Onda Pazza non era e non doveva essere un programma come gli altri. Per questo essa avrebbe colpito con un’arma tanto nobile quanto sottovalutata: la satira. 

La mia notorietà iniziò a crescere come l’odio che i mafiosi nutrivano per me. Mamma sapeva che finché mio padre fosse stato in vita, lo sarei stato pure io. 

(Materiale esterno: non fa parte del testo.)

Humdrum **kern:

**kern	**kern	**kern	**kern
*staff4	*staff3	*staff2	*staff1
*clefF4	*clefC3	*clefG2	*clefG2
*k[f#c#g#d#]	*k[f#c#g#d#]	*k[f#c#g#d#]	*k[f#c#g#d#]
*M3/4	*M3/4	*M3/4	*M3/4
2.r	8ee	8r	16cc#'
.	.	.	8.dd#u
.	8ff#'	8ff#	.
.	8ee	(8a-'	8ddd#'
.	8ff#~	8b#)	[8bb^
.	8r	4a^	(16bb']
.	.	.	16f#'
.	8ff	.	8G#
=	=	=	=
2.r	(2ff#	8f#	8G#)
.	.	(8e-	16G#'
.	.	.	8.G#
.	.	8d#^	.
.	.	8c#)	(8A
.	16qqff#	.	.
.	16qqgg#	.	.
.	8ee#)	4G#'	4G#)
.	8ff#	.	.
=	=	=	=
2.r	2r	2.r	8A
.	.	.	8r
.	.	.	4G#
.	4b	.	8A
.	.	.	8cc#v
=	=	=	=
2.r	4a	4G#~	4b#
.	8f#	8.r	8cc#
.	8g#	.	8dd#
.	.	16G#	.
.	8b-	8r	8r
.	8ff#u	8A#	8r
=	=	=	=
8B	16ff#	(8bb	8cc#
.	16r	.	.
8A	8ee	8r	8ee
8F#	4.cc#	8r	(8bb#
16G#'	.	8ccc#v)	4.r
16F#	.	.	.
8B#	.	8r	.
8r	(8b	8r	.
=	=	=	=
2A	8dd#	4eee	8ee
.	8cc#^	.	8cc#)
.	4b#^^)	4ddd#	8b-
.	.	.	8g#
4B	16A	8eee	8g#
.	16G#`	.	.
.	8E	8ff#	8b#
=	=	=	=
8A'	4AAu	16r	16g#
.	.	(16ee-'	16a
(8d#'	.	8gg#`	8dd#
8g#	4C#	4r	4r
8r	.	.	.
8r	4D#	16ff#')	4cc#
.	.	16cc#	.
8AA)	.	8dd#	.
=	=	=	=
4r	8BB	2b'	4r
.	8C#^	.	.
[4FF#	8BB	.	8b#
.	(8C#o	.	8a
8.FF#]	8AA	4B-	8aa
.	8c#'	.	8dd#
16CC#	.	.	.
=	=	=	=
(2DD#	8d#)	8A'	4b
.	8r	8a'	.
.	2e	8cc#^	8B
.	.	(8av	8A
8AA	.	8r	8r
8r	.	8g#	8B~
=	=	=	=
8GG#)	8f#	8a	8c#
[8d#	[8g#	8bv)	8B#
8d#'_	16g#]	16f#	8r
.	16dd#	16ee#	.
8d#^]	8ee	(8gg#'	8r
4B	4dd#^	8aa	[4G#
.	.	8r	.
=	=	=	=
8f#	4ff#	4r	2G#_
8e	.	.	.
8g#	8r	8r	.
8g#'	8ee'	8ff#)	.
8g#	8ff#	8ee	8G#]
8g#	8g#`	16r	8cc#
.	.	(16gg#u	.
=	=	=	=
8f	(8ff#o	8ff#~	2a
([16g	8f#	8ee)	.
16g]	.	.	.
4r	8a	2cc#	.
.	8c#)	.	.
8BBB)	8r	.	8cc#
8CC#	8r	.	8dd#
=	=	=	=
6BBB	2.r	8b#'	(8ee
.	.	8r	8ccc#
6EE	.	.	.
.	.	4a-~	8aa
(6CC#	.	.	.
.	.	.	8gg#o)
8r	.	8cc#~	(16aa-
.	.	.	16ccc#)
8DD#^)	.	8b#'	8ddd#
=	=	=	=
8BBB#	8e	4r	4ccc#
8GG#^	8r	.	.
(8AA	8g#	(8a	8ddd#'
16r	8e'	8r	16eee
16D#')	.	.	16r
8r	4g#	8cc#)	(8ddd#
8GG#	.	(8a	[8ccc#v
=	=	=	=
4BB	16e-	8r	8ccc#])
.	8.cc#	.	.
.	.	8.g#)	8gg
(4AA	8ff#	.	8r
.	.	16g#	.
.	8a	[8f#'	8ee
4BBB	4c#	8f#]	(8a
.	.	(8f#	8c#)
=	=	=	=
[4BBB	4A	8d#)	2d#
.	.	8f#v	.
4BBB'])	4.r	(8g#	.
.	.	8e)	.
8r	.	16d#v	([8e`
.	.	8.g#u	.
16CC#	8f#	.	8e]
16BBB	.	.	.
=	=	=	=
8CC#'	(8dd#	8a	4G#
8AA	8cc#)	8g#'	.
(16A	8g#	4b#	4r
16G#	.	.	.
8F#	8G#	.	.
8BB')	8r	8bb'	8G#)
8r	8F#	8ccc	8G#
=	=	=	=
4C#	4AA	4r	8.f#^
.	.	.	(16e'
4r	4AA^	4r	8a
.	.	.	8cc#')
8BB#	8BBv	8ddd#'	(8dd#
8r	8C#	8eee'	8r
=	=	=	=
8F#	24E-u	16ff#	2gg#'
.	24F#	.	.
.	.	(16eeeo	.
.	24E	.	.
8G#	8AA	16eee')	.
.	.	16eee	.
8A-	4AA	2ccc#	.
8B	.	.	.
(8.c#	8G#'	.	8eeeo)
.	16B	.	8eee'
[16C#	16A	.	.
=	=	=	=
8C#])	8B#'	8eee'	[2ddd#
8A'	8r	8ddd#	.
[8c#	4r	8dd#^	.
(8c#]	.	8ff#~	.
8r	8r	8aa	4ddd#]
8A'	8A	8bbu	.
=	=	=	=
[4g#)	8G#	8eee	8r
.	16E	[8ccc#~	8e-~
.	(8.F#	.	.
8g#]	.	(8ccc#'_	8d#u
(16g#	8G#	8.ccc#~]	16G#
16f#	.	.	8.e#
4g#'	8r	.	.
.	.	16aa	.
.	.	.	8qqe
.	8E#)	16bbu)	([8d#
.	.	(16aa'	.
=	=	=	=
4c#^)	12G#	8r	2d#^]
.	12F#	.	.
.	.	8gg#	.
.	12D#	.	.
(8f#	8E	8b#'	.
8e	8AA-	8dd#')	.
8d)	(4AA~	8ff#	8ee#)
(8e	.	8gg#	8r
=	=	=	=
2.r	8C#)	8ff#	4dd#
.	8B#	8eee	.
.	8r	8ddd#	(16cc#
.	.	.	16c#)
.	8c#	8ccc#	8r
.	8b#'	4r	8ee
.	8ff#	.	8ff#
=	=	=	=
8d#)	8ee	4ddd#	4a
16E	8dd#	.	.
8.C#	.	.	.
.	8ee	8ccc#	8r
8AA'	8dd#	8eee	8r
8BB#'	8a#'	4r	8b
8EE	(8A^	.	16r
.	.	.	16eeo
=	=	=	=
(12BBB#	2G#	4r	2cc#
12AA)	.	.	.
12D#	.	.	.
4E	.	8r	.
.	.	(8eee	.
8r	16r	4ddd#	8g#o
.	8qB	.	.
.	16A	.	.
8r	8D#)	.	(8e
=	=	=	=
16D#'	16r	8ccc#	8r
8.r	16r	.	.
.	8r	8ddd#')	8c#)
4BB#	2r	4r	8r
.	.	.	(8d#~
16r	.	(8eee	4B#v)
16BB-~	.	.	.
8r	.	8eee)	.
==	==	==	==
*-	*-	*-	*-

Ma Luigi è morto nel settembre del ‘77, mia madre è rimasta vedova e io fui un passo più vicino alla morte. Al funerale ci sono andato a testa alta, come i falsi amici di mio padre. Impostori, ipocriti, stronzi erano stati loro a tirar sotto mio padre. Mio fratello Giovanni è riuscito a stringere loro la mano, io no: mi rifiuto.

 

Uno, due, tre, quattro, cinque, dieci, cento passi

 

Aldo Moro mi stava simpatico. Democratico, politico, giurista, ma anche un padre e un italiano. Non pensavo che il mio e il suo destino sarebbero stati così legati. Il 9 Maggio del 1978 Moro iniziava il suo ultimo giorno di prigionia e io l’ultimo tra i vivi.

 

Uno, due, tre, quattro, cinque, dieci, cento passi…boom.

 

Il giorno dopo tutti i giornali parlavano della Renault rossa in via Caetani a Roma, e di me, un attentatore suicida, non si sarebbe ricordato più nessuno. Tano Seduto voleva tapparmi la bocca per sempre, ma non sapeva che soffiava una nuova aria di legalità in Sicilia, anche grazie a mamma Felicia e mio fratello Giovanni. Loro non si sono arresi mai nel trovare la verità, per questo li ringrazio.

 

Peppino Impastato è morto il 9 Maggio del 1978. Per insabbiare l’omicidio, la polizia corrotta convinse il giudice che Peppino era morto suicida nel tentativo di costruire una bomba per un attentato. Gaetano Badalamenti viene incriminato dell’omicidio soltanto nel 2002, dopo un’intensa battaglia legale condotta in primis dalla mamma Felicia. 

 

Il 10 marzo 2023 Cinisi è lo stesso piccolo paese di sempre,  il cielo è limpido e fa caldo per essere soltanto ai primi di Marzo. Via Umberto I è deserta se non per una chiassosa scolaresca davanti al civico 220. La porta è aperta: è Casa Memoria Felicia e Peppino Impastato. Dentro c’è tutta la storia e la vita di Peppino: la sua libreria, la sua prima radio, il tavolo dove ha mangiato, il letto dove ha dormito. C’è anche Giovanni Impastato, qualche capello in meno, le rughe, gli occhiali, ma con gli stessi occhi vivi e la passione per la legalità che non lo hanno mai abbandonato. Parla, racconta ai ragazzi la storia di suo fratello, della sua famiglia e di come si debba sempre preferire la legalità alla corruzione.

Le scolaresche vanno e vengono ogni giorno ma lui no. Lui, Peppino e mamma Felicia saranno lì per sempre.